Structured Intermediary: Development of a scene graph generation module that captures spatial coordinates, rich object captions, and semantic interactions, effectively bridging the visual-textual gap without fine-tuning.
State-of-the-Art Performance: The method achieves leading performance on standard benchmarks (RefCOCO, RefCOCO+, RefCOCOg) in a zero-shot setting, outperforming both zero-shot VLM baselines and some weakly-supervised methods.
Interpretability: The framework provides human-readable explanations for its decisions, enhancing trust and debuggability.

4. Experimental Results

The method was evaluated on RefCOCO, RefCOCO+, and RefCOCOg datasets.

Performance:
- RefCOCO val: 66.78% (Top-1 Accuracy)
- RefCOCO+ testB: 53.43%
- RefCOCOg val: 73.28%
- SGREC outperforms strong zero-shot baselines like ZeroshotREC(VRCLIP) and MCCE-REC by significant margins (e.g., >10% on RefCOCOg).
- It even surpasses some fully-supervised and weakly-supervised methods (e.g., outperforming CPL by >13% on RefCOCOg), demonstrating the power of the structured reasoning approach.
Ablation Studies:
- Object Selection: Combining Nouns, Categories, and Subject Inference yields the best results.
- Graph Components: Adding Object Captions and Interaction relationships significantly boosts performance, especially on datasets requiring fine-grained appearance or relational reasoning (RefCOCO+ and RefCOCOg).
- LLM Size: Larger models (Qwen-72B, LLaMA-70B) perform better, but even smaller models (Qwen-7B) show substantial gains over baselines, proving the efficacy of the scene graph structure itself.
Robustness: The model remains robust across different decoding parameters and handles dense scenes (up to 20+ objects) effectively, though performance slightly degrades as scene density increases.

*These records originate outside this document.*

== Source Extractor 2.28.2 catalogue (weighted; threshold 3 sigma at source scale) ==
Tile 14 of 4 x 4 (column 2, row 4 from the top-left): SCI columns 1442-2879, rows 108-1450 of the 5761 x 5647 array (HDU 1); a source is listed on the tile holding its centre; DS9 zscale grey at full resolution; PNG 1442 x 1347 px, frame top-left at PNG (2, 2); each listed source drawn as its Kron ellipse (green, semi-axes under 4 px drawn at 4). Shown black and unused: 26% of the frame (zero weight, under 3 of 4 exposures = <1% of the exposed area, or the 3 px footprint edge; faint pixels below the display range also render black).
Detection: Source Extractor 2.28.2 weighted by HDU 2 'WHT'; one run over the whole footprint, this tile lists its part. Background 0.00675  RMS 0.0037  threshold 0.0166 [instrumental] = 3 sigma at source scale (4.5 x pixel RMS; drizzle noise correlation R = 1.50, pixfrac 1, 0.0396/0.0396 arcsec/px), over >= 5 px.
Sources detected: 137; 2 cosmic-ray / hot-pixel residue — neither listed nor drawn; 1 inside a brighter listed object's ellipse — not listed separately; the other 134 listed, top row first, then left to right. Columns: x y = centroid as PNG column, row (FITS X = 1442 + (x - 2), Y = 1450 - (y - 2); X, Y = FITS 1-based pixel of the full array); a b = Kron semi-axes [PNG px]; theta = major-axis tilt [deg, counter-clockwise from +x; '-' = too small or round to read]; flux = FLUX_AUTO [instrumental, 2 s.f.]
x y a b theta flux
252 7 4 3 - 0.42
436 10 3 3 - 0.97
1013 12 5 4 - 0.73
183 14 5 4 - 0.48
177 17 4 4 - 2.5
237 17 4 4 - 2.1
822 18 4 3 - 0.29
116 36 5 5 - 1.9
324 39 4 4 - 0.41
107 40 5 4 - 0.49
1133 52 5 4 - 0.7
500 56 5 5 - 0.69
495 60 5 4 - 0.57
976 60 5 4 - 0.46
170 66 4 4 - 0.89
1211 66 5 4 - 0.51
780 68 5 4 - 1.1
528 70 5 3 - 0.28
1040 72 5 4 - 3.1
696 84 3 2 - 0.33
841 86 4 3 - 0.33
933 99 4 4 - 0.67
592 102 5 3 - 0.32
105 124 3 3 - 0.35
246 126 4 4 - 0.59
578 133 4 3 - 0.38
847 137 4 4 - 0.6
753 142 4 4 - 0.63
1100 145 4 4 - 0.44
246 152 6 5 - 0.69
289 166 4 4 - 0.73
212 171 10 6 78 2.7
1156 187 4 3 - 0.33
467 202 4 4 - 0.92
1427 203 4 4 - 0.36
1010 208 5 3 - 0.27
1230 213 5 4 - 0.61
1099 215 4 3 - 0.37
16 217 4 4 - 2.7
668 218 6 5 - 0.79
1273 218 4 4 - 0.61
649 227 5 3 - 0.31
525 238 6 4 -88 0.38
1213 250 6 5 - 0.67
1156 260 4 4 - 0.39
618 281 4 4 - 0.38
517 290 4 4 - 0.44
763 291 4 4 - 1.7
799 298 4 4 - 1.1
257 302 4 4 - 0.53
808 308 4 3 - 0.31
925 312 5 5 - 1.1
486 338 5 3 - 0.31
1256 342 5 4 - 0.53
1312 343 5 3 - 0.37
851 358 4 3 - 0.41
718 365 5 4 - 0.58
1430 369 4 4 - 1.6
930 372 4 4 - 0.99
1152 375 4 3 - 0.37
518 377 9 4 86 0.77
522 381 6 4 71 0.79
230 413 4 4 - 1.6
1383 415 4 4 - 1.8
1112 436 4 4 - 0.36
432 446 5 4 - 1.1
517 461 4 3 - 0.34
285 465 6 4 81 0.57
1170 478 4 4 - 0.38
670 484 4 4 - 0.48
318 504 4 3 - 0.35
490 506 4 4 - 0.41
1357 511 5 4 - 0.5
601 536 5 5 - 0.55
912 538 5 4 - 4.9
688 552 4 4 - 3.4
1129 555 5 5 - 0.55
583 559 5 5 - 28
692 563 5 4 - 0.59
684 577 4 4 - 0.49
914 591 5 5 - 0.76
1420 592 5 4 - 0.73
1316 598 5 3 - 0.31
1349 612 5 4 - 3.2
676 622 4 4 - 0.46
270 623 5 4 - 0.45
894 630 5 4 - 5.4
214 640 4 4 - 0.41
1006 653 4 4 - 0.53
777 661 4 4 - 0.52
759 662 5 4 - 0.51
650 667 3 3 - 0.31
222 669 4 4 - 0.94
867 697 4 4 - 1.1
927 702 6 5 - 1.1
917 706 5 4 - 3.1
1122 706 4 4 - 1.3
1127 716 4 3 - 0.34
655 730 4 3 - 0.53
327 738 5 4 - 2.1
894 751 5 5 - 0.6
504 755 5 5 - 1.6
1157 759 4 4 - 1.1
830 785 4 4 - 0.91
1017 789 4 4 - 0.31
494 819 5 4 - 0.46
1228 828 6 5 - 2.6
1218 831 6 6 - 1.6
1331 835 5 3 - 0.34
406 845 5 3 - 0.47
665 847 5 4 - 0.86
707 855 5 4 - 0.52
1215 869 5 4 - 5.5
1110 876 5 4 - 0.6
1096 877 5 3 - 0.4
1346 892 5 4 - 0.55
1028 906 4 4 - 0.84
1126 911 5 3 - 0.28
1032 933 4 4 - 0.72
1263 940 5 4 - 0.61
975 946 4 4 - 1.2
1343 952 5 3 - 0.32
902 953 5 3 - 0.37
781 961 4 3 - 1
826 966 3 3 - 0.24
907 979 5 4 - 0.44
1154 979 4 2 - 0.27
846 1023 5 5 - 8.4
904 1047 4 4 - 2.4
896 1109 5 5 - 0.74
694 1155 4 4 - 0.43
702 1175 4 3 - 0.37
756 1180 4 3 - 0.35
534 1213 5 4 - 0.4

5. Significance and Conclusion

Paradigm Shift: SGREC shifts the paradigm from direct feature alignment (pixel-to-text) to structured reasoning. By converting visual scenes into structured text (JSON scene graphs), it unlocks the full reasoning capabilities of pre-trained LLMs for visual tasks.
Zero-Shot Viability: It demonstrates that high-performance REC is achievable without task-specific training data, relying instead on the generalization capabilities of foundation models (VLMs for perception, LLMs for reasoning).
Interpretability: Unlike "black box" deep learning models, SGREC provides explicit reasoning chains, making it suitable for applications where understanding why a decision was made is crucial.
Limitations: The primary trade-off is computational cost, as the pipeline requires running both a VLM (for graph generation) and an LLM (for inference) per image. Future work aims to unify these architectures for better efficiency.

In summary, SGREC effectively solves the zero-shot REC problem by decomposing the task into visual grounding, structured scene graph construction, and textual reasoning, achieving state-of-the-art results while maintaining high interpretability.